Work required =
Reproduce the listing that follows, line for line.

################

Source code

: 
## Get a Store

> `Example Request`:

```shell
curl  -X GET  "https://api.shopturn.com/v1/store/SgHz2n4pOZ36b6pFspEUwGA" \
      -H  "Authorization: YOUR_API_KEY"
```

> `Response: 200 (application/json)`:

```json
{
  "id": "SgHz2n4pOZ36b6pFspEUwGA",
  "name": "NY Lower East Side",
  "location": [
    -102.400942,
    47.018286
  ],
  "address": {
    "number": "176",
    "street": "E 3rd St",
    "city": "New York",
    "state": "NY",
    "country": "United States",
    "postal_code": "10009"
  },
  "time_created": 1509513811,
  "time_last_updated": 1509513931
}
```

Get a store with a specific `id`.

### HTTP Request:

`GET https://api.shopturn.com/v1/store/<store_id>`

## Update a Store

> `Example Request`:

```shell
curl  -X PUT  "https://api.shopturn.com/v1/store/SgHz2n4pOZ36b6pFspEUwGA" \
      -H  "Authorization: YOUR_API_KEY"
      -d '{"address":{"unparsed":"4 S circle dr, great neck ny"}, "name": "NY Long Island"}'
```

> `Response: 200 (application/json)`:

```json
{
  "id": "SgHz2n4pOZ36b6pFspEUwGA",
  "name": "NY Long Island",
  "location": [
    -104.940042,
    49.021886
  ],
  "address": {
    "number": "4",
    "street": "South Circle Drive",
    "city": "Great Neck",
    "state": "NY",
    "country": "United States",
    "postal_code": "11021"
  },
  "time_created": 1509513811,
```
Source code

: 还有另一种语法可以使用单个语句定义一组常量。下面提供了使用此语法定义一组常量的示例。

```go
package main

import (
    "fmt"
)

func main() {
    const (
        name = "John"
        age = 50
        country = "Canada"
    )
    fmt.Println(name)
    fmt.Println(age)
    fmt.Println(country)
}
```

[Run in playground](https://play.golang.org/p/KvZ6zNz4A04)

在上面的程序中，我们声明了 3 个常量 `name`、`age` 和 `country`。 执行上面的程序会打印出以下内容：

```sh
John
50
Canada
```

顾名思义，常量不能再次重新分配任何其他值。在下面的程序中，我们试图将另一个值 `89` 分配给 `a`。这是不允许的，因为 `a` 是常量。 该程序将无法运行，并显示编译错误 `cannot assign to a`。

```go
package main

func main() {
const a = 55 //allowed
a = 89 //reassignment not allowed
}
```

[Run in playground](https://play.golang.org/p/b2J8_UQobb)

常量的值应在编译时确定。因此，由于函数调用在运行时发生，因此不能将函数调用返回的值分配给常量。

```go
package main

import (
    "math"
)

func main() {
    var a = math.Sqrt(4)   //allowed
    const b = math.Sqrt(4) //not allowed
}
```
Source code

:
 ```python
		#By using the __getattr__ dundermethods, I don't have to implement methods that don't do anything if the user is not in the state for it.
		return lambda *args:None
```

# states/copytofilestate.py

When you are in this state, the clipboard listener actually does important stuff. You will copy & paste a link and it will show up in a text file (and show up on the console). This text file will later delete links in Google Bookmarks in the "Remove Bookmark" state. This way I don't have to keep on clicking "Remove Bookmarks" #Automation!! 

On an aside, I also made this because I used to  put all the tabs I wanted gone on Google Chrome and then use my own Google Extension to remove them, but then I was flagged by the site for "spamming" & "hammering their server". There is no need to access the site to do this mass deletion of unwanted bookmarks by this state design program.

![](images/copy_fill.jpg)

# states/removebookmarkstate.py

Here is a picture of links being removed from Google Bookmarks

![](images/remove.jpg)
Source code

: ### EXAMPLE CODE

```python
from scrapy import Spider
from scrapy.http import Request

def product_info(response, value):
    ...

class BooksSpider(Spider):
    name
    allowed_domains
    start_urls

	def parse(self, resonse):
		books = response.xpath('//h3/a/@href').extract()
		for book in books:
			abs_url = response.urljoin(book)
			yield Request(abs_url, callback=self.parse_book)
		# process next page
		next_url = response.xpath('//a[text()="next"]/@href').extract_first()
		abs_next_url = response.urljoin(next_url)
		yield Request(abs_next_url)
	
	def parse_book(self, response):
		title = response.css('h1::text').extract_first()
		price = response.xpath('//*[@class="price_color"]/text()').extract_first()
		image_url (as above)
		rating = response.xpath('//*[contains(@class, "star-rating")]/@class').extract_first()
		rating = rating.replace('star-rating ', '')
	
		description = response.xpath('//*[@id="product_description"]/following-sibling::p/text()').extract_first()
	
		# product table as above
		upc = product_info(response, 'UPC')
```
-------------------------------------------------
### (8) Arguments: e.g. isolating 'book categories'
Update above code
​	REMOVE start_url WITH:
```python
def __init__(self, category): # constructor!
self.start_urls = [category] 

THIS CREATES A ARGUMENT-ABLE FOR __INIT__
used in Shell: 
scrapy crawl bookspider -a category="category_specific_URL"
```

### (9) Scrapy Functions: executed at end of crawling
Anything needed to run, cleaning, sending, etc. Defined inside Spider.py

################

Expected answer =
Source code

: 
## Get a Store

> `Example Request`:

```shell
curl  -X GET  "https://api.shopturn.com/v1/store/SgHz2n4pOZ36b6pFspEUwGA" \
      -H  "Authorization: YOUR_API_KEY"
```

> `Response: 200 (application/json)`:

```json
{
  "id": "SgHz2n4pOZ36b6pFspEUwGA",
  "name": "NY Lower East Side",
  "location": [
    -102.400942,
    47.018286
  ],
  "address": {
    "number": "176",
    "street": "E 3rd St",
    "city": "New York",
    "state": "NY",
    "country": "United States",
    "postal_code": "10009"
  },
  "time_created": 1509513811,
  "time_last_updated": 1509513931
}
```

Get a store with a specific `id`.

### HTTP Request:

`GET https://api.shopturn.com/v1/store/<store_id>`

## Update a Store

> `Example Request`:

```shell
curl  -X PUT  "https://api.shopturn.com/v1/store/SgHz2n4pOZ36b6pFspEUwGA" \
      -H  "Authorization: YOUR_API_KEY"
      -d '{"address":{"unparsed":"4 S circle dr, great neck ny"}, "name": "NY Long Island"}'
```

> `Response: 200 (application/json)`:

```json
{
  "id": "SgHz2n4pOZ36b6pFspEUwGA",
  "name": "NY Long Island",
  "location": [
    -104.940042,
    49.021886
  ],
  "address": {
    "number": "4",
    "street": "South Circle Drive",
    "city": "Great Neck",
    "state": "NY",
    "country": "United States",
    "postal_code": "11021"
  },
  "time_created": 1509513811,
```
Source code

: 还有另一种语法可以使用单个语句定义一组常量。下面提供了使用此语法定义一组常量的示例。

```go
package main

import (
    "fmt"
)

func main() {
    const (
        name = "John"
        age = 50
        country = "Canada"
    )
    fmt.Println(name)
    fmt.Println(age)
    fmt.Println(country)
}
```

[Run in playground](https://play.golang.org/p/KvZ6zNz4A04)

在上面的程序中，我们声明了 3 个常量 `name`、`age` 和 `country`。 执行上面的程序会打印出以下内容：

```sh
John
50
Canada
```

顾名思义，常量不能再次重新分配任何其他值。在下面的程序中，我们试图将另一个值 `89` 分配给 `a`。这是不允许的，因为 `a` 是常量。 该程序将无法运行，并显示编译错误 `cannot assign to a`。

```go
package main

func main() {
const a = 55 //allowed
a = 89 //reassignment not allowed
}
```

[Run in playground](https://play.golang.org/p/b2J8_UQobb)

常量的值应在编译时确定。因此，由于函数调用在运行时发生，因此不能将函数调用返回的值分配给常量。

```go
package main

import (
    "math"
)

func main() {
    var a = math.Sqrt(4)   //allowed
    const b = math.Sqrt(4) //not allowed
}
```
Source code

:
 ```python
		#By using the __getattr__ dundermethods, I don't have to implement methods that don't do anything if the user is not in the state for it.
		return lambda *args:None
```

# states/copytofilestate.py

When you are in this state, the clipboard listener actually does important stuff. You will copy & paste a link and it will show up in a text file (and show up on the console). This text file will later delete links in Google Bookmarks in the "Remove Bookmark" state. This way I don't have to keep on clicking "Remove Bookmarks" #Automation!! 

On an aside, I also made this because I used to  put all the tabs I wanted gone on Google Chrome and then use my own Google Extension to remove them, but then I was flagged by the site for "spamming" & "hammering their server". There is no need to access the site to do this mass deletion of unwanted bookmarks by this state design program.

![](images/copy_fill.jpg)

# states/removebookmarkstate.py

Here is a picture of links being removed from Google Bookmarks

![](images/remove.jpg)
Source code

: ### EXAMPLE CODE

```python
from scrapy import Spider
from scrapy.http import Request

def product_info(response, value):
    ...

class BooksSpider(Spider):
    name
    allowed_domains
    start_urls

	def parse(self, resonse):
		books = response.xpath('//h3/a/@href').extract()
		for book in books:
			abs_url = response.urljoin(book)
			yield Request(abs_url, callback=self.parse_book)
		# process next page
		next_url = response.xpath('//a[text()="next"]/@href').extract_first()
		abs_next_url = response.urljoin(next_url)
		yield Request(abs_next_url)
	
	def parse_book(self, response):
		title = response.css('h1::text').extract_first()
		price = response.xpath('//*[@class="price_color"]/text()').extract_first()
		image_url (as above)
		rating = response.xpath('//*[contains(@class, "star-rating")]/@class').extract_first()
		rating = rating.replace('star-rating ', '')
	
		description = response.xpath('//*[@id="product_description"]/following-sibling::p/text()').extract_first()
	
		# product table as above
		upc = product_info(response, 'UPC')
```
-------------------------------------------------
### (8) Arguments: e.g. isolating 'book categories'
Update above code
​	REMOVE start_url WITH:
```python
def __init__(self, category): # constructor!
self.start_urls = [category] 

THIS CREATES A ARGUMENT-ABLE FOR __INIT__
used in Shell: 
scrapy crawl bookspider -a category="category_specific_URL"
```

### (9) Scrapy Functions: executed at end of crawling
Anything needed to run, cleaning, sending, etc. Defined inside Spider.py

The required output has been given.